▶ **Directions for this task**:
Repeat the stretch of entries below from the line with "10: (147, 180)" through the line with "33: (155, 330)". Include both ends and add nothing.

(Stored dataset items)
******************************

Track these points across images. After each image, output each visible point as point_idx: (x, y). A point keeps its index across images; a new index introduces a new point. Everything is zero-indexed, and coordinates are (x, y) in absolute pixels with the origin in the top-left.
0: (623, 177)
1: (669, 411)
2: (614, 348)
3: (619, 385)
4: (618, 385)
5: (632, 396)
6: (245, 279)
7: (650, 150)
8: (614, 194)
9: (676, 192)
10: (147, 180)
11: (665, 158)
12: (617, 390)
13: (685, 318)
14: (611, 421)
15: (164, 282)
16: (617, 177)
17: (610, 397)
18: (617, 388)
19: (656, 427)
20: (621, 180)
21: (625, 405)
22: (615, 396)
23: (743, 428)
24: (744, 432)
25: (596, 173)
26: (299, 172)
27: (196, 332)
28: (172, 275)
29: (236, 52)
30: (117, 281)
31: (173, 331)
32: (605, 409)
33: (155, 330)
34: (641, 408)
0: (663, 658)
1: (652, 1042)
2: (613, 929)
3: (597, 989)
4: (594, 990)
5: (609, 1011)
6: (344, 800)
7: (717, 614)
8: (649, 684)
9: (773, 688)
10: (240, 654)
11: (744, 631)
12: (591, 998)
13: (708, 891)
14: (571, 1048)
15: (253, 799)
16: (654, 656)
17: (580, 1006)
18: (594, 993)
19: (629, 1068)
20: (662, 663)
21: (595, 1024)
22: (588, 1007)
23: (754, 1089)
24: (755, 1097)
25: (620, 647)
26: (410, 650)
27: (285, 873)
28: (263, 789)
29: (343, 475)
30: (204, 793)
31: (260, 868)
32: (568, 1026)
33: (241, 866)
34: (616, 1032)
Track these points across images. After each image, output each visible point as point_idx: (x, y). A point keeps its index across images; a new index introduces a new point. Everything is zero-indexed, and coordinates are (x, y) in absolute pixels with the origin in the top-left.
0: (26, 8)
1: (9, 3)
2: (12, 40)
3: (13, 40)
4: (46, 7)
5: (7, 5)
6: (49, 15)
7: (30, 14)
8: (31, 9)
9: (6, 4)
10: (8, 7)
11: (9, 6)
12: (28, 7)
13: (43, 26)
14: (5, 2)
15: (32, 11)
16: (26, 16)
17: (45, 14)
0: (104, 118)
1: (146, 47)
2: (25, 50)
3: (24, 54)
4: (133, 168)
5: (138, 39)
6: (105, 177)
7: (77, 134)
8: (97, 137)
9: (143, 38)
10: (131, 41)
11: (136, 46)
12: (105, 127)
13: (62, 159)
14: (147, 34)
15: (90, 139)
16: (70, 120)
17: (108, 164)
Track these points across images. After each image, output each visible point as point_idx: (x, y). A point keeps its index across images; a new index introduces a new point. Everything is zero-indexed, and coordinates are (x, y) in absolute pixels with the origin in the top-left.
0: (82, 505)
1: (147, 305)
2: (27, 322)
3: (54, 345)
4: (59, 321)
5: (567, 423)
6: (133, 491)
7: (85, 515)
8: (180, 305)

******************************

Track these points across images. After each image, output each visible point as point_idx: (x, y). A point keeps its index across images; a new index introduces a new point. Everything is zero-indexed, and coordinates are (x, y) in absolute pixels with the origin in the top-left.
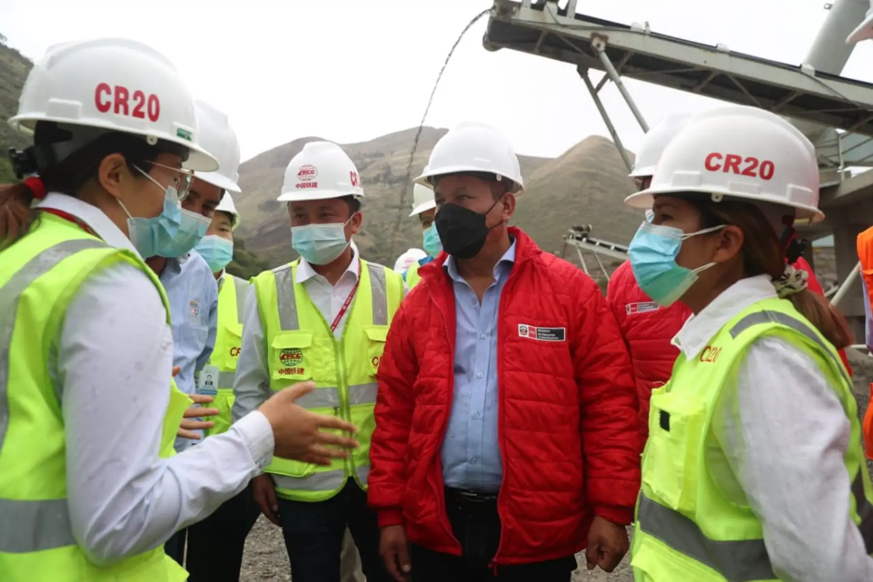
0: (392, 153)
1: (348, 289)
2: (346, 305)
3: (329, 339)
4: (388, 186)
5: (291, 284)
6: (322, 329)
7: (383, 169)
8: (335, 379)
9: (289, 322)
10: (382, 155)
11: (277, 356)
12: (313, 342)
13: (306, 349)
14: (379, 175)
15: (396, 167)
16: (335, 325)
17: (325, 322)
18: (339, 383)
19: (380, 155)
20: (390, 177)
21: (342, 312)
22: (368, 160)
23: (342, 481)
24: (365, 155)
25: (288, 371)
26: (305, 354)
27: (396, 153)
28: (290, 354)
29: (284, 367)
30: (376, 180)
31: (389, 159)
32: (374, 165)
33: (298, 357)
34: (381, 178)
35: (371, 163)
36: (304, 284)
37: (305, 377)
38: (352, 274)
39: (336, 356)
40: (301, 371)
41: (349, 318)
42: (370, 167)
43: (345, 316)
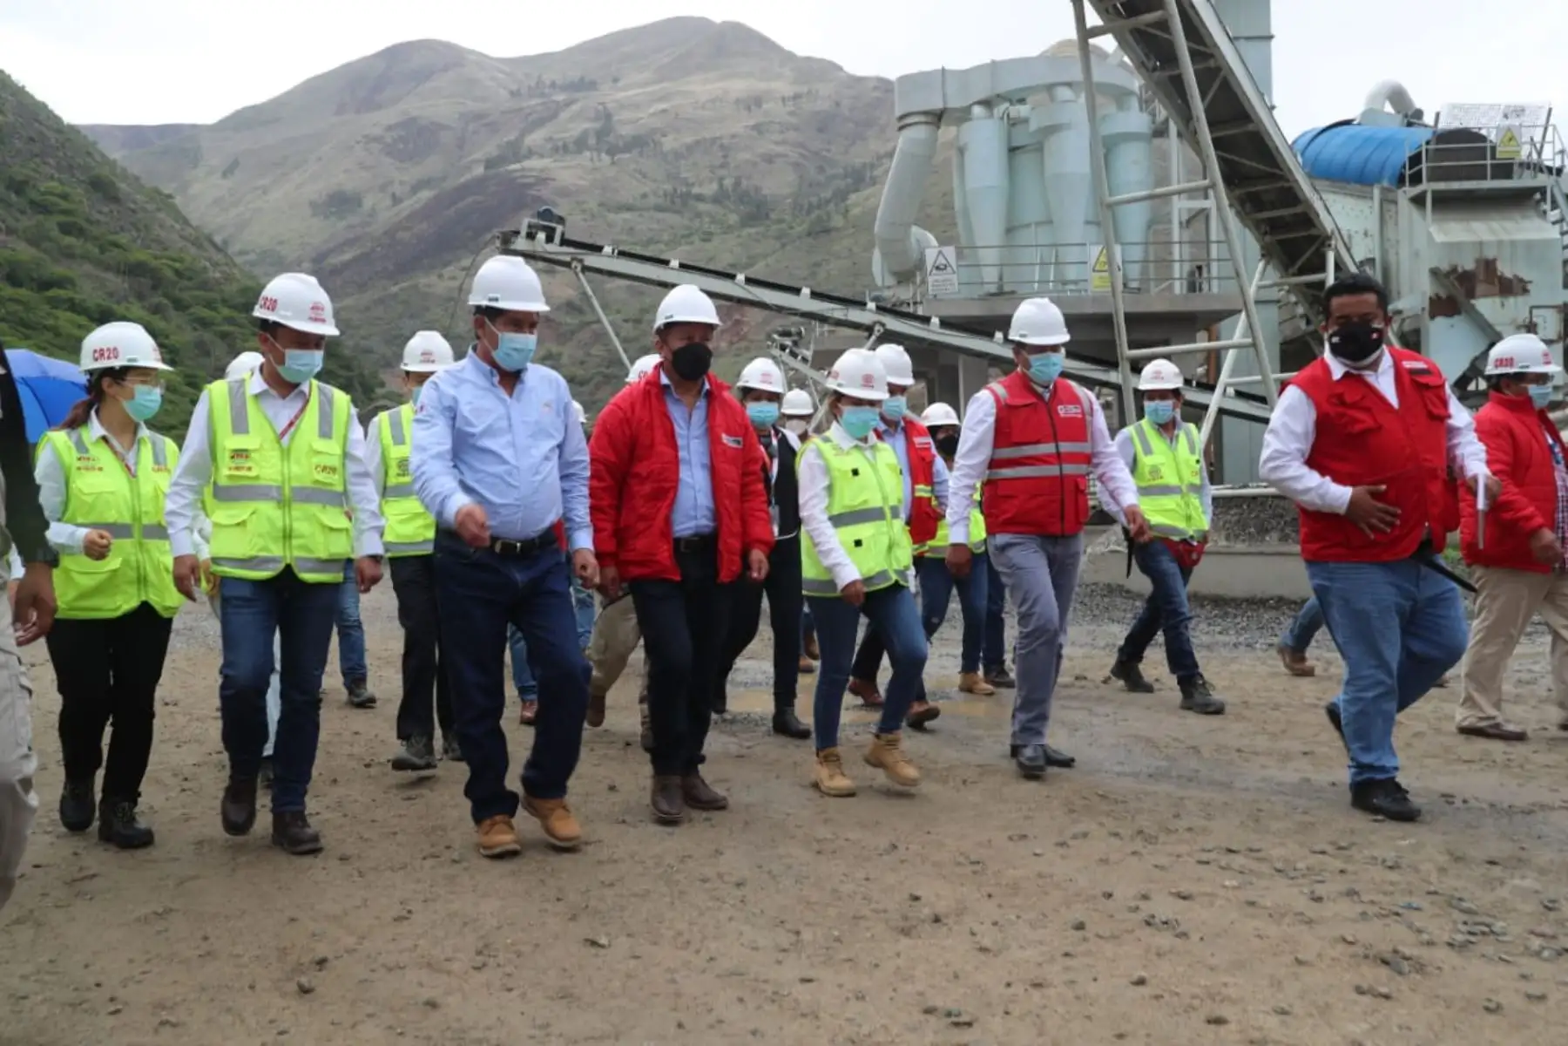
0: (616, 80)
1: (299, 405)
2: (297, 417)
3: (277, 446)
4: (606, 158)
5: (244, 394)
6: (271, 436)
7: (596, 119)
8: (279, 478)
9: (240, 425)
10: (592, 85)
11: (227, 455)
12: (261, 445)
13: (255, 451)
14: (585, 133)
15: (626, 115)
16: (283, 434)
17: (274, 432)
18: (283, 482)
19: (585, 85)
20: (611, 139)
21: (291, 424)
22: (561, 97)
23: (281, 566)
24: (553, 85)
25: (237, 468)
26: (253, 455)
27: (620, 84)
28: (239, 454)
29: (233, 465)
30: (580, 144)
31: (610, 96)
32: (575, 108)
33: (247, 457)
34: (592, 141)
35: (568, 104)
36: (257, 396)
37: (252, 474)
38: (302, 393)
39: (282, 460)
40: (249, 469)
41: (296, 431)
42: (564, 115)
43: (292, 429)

******************************

▶ **Task response**:
10: (147, 180)
11: (665, 158)
12: (617, 390)
13: (685, 318)
14: (611, 421)
15: (164, 282)
16: (617, 177)
17: (610, 397)
18: (617, 388)
19: (656, 427)
20: (621, 180)
21: (625, 405)
22: (615, 396)
23: (743, 428)
24: (744, 432)
25: (596, 173)
26: (299, 172)
27: (196, 332)
28: (172, 275)
29: (236, 52)
30: (117, 281)
31: (173, 331)
32: (605, 409)
33: (155, 330)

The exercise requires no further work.